Former Senator and current MPAA chairman Chris Dodd has acknowledged that SOPA and its Senate counterpart PIPA have an image problem. Dodd says that the bills were largely considered a "slam dunk" before the protests that culminated in a massive site blackout on Wednesday. After the protests had built momentum, however, "this was a whole new different game all of a sudden," he said. While SOPA author Lamar Smith said last week that he was confident the bill would pass, Dodd now seems more interested in talking about the mistakes made than the chances of SOPA and PIPA succeeding.
Dodd blames the bills' reduced support on a slow timeline that allowed opposition to mobilize, but also on a strategy that ended up making the anti-piracy effort seem specifically about helping Hollywood. His own efforts were also limited by a law that prevents him from lobbying Congress directly within two years of leaving office.

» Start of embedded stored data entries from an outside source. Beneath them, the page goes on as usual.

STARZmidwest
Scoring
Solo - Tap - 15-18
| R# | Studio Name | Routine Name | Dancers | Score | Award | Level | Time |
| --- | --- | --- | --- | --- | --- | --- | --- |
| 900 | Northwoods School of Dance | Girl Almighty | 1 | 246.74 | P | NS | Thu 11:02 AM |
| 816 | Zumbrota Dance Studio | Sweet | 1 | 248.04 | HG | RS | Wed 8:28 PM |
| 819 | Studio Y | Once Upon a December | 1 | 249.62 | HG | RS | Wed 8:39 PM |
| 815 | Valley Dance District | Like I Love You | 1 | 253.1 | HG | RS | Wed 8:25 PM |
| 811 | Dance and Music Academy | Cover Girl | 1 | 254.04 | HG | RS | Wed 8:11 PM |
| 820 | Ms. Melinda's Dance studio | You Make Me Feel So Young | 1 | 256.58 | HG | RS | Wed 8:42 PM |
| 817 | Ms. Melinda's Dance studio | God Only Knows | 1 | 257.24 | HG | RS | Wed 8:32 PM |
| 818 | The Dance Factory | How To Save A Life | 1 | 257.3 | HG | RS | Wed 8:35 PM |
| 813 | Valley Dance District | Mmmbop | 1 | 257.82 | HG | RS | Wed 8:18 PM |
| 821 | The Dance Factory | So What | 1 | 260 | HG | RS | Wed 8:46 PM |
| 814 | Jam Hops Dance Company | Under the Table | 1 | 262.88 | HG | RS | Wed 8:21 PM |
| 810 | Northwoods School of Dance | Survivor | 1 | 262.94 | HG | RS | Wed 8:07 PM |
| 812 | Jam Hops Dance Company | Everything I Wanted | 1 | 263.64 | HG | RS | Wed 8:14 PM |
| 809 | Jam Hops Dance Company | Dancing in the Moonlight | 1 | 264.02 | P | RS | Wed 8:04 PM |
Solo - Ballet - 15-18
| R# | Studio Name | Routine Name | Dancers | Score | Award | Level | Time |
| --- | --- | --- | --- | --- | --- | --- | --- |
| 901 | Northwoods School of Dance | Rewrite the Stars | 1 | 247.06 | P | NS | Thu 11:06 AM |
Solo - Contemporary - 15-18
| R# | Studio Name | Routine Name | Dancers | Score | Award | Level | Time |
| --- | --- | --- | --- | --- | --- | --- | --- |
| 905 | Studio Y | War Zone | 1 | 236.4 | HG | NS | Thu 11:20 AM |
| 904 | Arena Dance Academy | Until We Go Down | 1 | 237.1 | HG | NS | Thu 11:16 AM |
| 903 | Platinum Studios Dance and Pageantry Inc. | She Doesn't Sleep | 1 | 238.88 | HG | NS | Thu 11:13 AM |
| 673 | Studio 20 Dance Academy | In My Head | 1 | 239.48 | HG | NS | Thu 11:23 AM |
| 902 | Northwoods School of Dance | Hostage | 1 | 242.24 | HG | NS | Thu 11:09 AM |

Dodd mentioned rethinking the film industry's distant relationship with Silicon Valley, and said he would welcome a meeting between Internet companies and content providers in order to rework the bills. Unfortunately, there was no mention of his inflammatory comments before the blackout, including calling the Internet protests an "abuse of power" and accusing critics of punishing officials trying to fight "foreign criminals." Dodd may take a different tack in his next round of lobbying, but cutting out the alarmist rhetoric probably won't be part of it.